Three Tools that Make Analytics Even Better

Paul Koch, Former Data & Analytics Director

Article Category: #Strategy

Posted on

GA is great for answering 99% of the questions I have about my website. Luckily, some other great tools exist that make answering that remaining 1% a lot easier. Here are three of my favorite:

1) ClickTale

This tool tops the list because it's spectacular. In GA, you can't easily get a visualization of where visitors are clicking on an individual page. GA's In-Page Analytics report is making progress toward that goal, but it's still in Beta and has a few kinks.

Enter ClickTale, which gives you a comprehensive view of everything visitors do on a single page. See heatmaps of where visitors clicked and moved their mouse (which the ClickTale staff says correlates about 85% with attention). You can also see in what areas of a page visitors spent the most time, and what percentage of visitors even scrolled down to a given section at all.

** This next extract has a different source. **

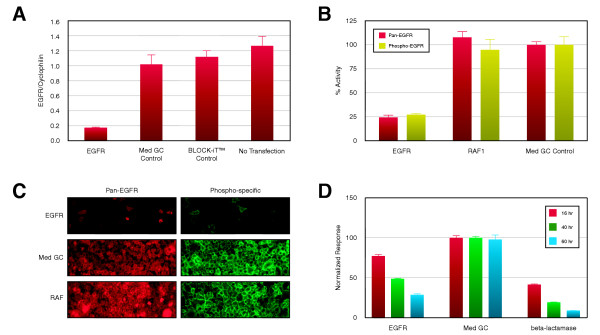
Knockdown by RNAi qualifies EGFR involvement in ME180 AP-1 CellSensor pathway. AP-1-bla ME180 cells transfected with RNAi targeting EGFR were analyzed by RT-qPCR (Panel A). EGFR mRNA expression is knocked down ~80% as compared to a non-specific control (Med GC). Results are represented as a ratio using cyclophilin as a control. Cells RNAi treated with oligos specific for EGFR show a reduced level of EGFR protein on the cell surface including a loss of autophosphorylation (Panels B and C). RFU represent measurement of the Alexa fluor 488 and 594 labelled secondary antibodies used for detection of the phospho and pan EGFR antibodies and represent the mean of (± SEM) eight independent data points (n = 8). RNAi treated AP-1-bla ME180 cells also exhibit a knockdown of AP-1 activation when EGF stimulated and analyzed at different timepoints (Panel D). Normalized response represents the amount of AP-1 gene activation present when compared with a non-specific control (Med GC), and represent the mean of (± SEM) eight independent data points (n = 8).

If that's not enough to blow your socks off, you can also see how many visitors hover over an item but don't click it and how long they hesitate before clicking it--plus a lot more. I'll forgive you if you stop reading this blog post right now and go sign up!

We recommend this as a supplement for many of our clients. It's especially helpful before a redesign, to know what elements of a page visitors are paying attention to, and what we can improve. The free version lets you track up to 400 pageviews, and for $99 per month, you can track up to 20,000--well worth it, even if you stay signed up only for a month or two.

2) PadiTrack

The great thing about PadiTrack (and the third tool, too) is that it pulls from your already existing GA data, making it even more insightful. PadiTrack is GA goal funnels on caffeine--you can create them on-the-fly using historical data. You can also segment your funnels. To top it all off, it's free.

Want to know if visitors from a particular referral source drop out of your checkout process more frequently than others? Want to know if any of the visitors who actually made a purchase are brand new, or returning, visitors? Oh, and did you forget to set up this goal a year ago, but still want data from back then? PadiTrack allows you to pull that info from GA.

3) Site Scan

Site Scan is a tool from another Google Analytics Certified Partner, EpikOne. It will scan your website and tell you if any of your pages aren't tagged with the GA tracking code. It can be helpful if you have a big site with lots of pages, and you're putting GA on it for the first time. It's also great if you're upgrading to the asynchronous GA code or changing to a different account number, to make sure you didn't miss anywhere.

Scan up to 100 pages for free, or more for $25 per month, which gets you lots of other features, as well.

Hope this helps make your life a little easier! What other tools do you use that supplement GA, or give you additional insights?